Help Monday Planting | James Hannon

How Will You Help

Miroslava Panayotava
Apple
digital art
©2021
I woke in the middle of the night
to a vision I didn’t know I had desired.

A young, dark-skinned woman
In a light blue hijab and long white robe
took my left hand and slowly drew me
through my bedroom window.
She wanted to show me something. 
I knew I would follow her anywhere.

We floated slowly it seemed but 
the ground passed quickly beneath us.
Looking down through the night sky
I had many questions but I soon understood
her silent language of movement and gesture.
Trust me completely.  Be patient.

Her free hand would sometimes extend
toward the ground and we would descend
towards the earth to see illuminated families,
children at play, other children crying.

Then we stopped to hover over a broad forest.
Slowly my vision focused.
I saw men and women running 
through the night, carrying their crying
and screaming children.
As they ran fire fell from the sky 
and the forest ignited behind them.
I couldn’t tell if they would outrun the flames.
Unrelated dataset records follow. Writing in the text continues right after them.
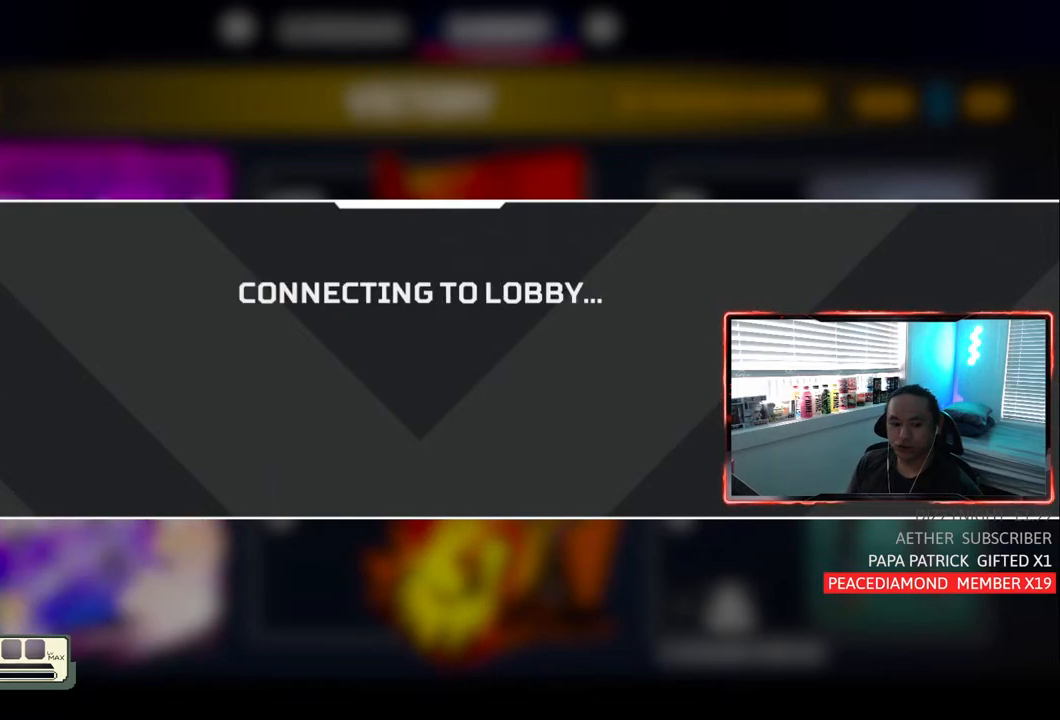
{"buttons": [], "left_stick": "center", "right_stick": "up", "events": [[67, "right_stick", "down-right"], [200, "right_stick", "up-right"], [300, "right_stick", "down-left"], [433, "right_stick", "up"]]}
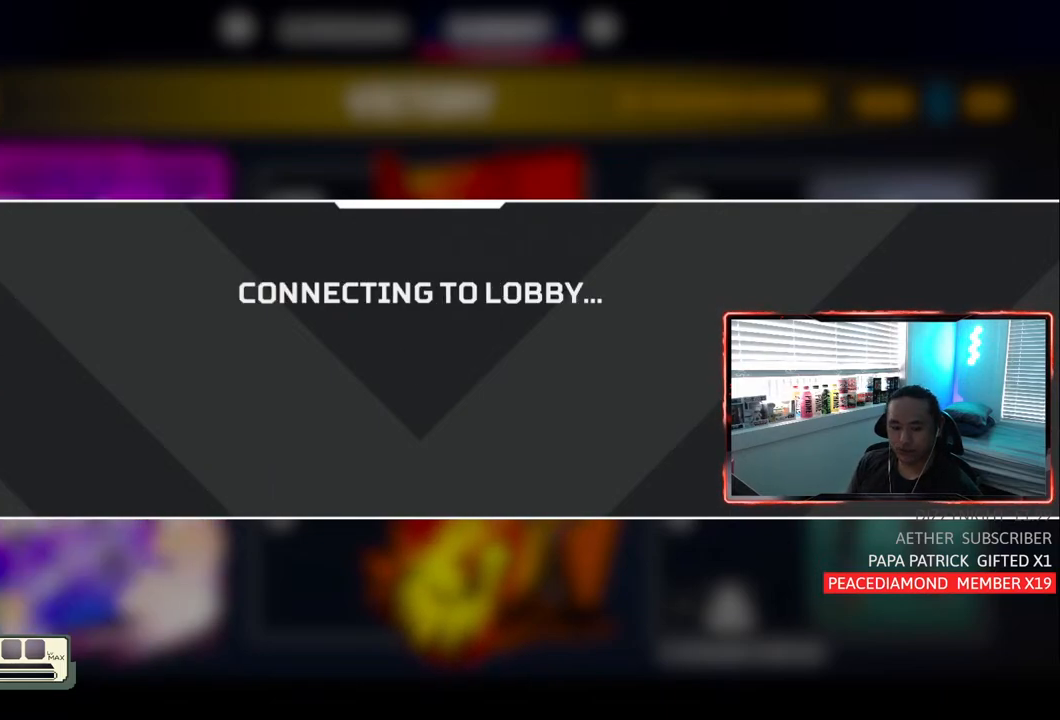
{"buttons": [], "left_stick": "center", "right_stick": "center", "events": [[67, "right_stick", "left"], [300, "right_stick", "center"]]}
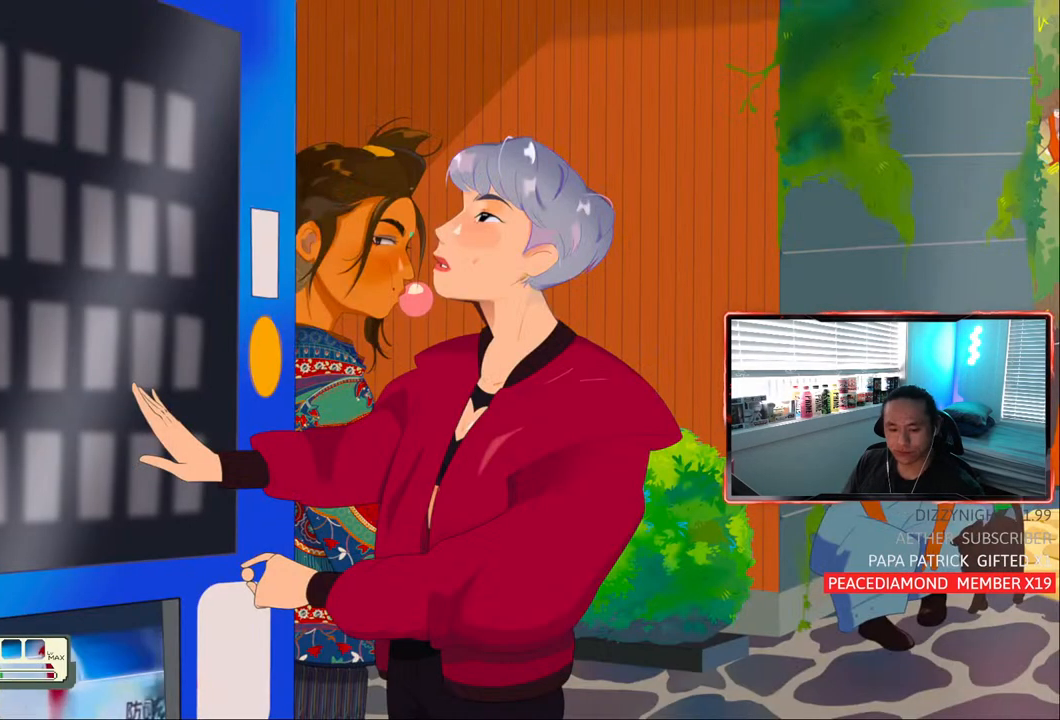
{"buttons": [], "left_stick": "center", "right_stick": "center", "events": []}
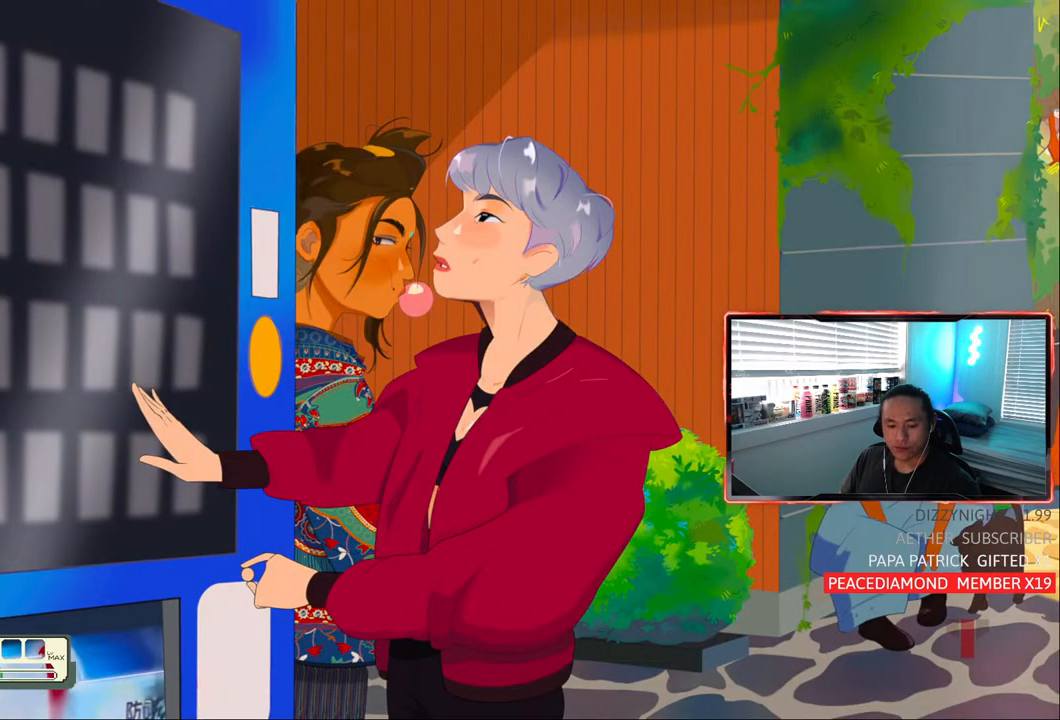
{"buttons": [], "left_stick": "center", "right_stick": "center", "events": []}
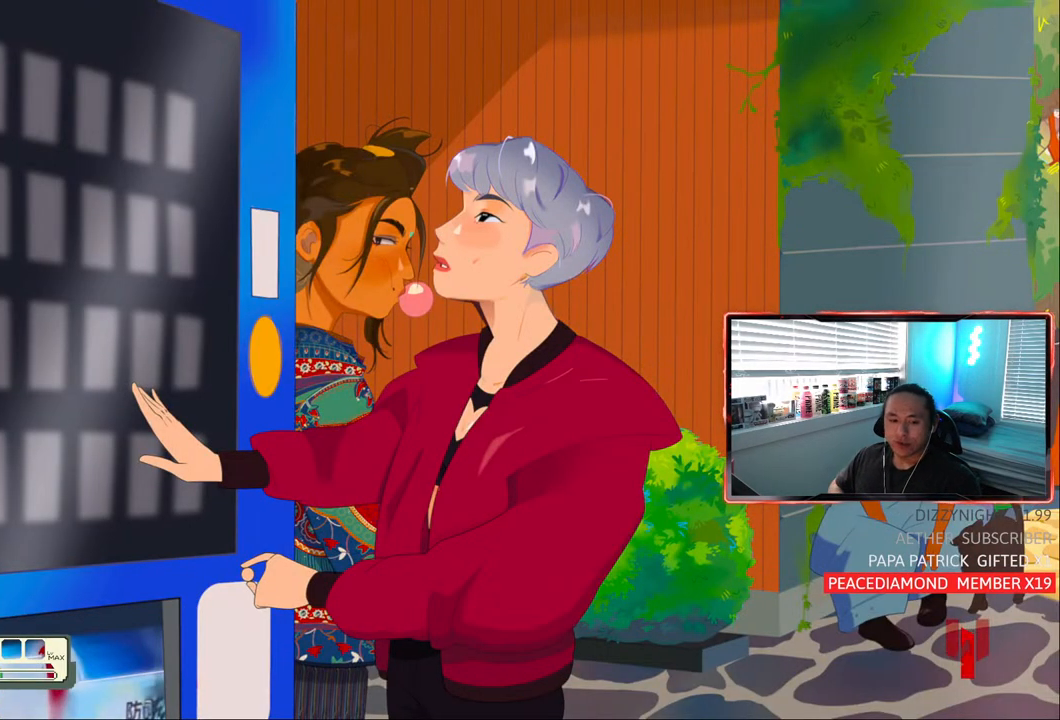
{"buttons": [], "left_stick": "center", "right_stick": "center", "events": []}
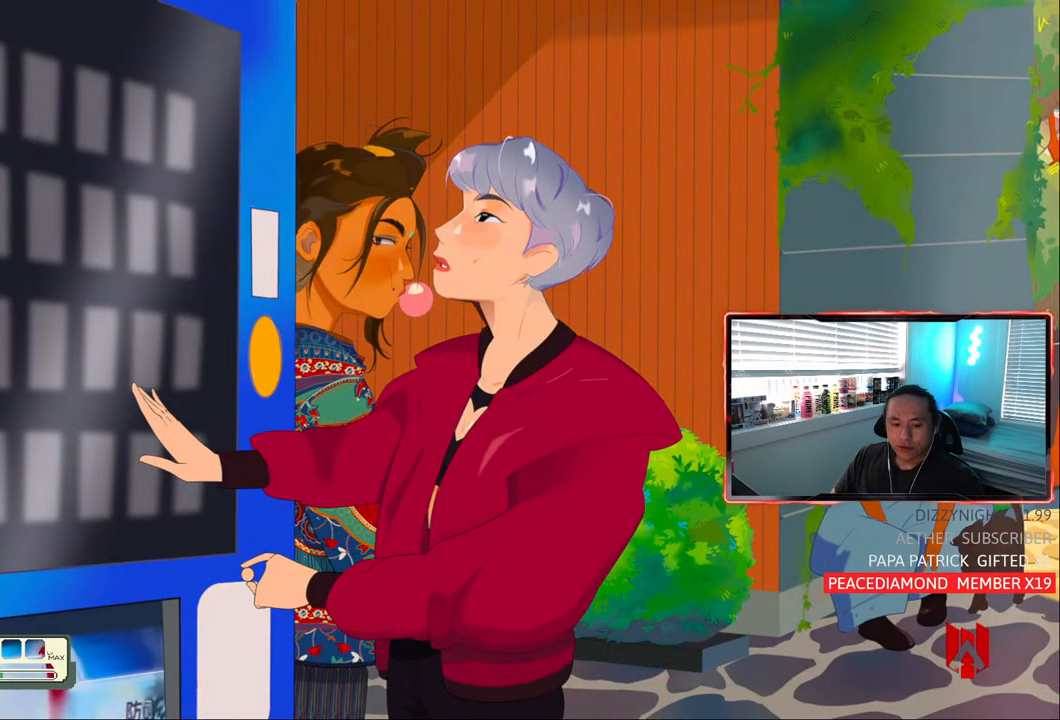
{"buttons": [], "left_stick": "center", "right_stick": "center", "events": []}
My chest tightened as did my grip on her hand.
She floated closer to me and kissed my forehead.
I felt my chest break open like a shell.
I was overcome with love and pain.

She released my hand and pointed to the ground
What, I wondered?
She held my gaze with loving eyes.
I felt her response.  How will you help?

Sarajevo Monday

Gerry Shepherd
Red Landscape
©2021
Waken at dawn
to a muezzin’s call 
from a nearby minaret.
“Hayya alas Salah; Hayya alal Falah.”
Hasten to prayer; hasten to success.
Prayer is better than sleep.

Follow footprints in the sand
of Sarajevo sidewalks
where mortar can still fall
from the walls above you,
to the market where mortars 
lobbed from hillsides mingled
animal, vegetable, mineral.
Among your twenty questions—
Is it a species that kills for pleasure?

Those are roses painted 
on sidewalks where victims fell.
That cemetery sprouts rows 
of identical white stiles. 

Now to the old town 
where young Muslim women 
have colored their hair
fuchsia, magenta, crimson.
Walk past ruins of a caravanserai
to the ancient bazaar cornered by 
a cathedral, a mosque, a synagogue.

A collective effort feeds
the wild dogs at the market.
They seem wary of strangers 
but they know their friends.

Walk down Ferhadija Street
to where you’re welcomed into
the courtyard of the old mosque.
Please observe the symbols:
no smoking, no short skirts, no guns.

In a cafe on Dulagina Cikma
hear the death metal rap of Necro
“I’ll hit that pussy up with a nasty attack”
followed by Marley’s “One Love.”

Up in the hills after-school children 
play around a broken fountain.  
Behind them eighty names
are carved in a marble wall-- 
wide-ranging birth years
and a three year range for deaths.
Abdullah, Rabia, Mohammad.

A chubby boy is teased by the others.
Two adults, maybe teachers, 
encourage him to re-engage, 
and stay to watch.
The children play again.



from Courtship of Winds, Winter 2016

Spring Planting

Ground must be plowed for the seed to be sown
but the turf cries out with a painful moan
against this inversion of all it has known.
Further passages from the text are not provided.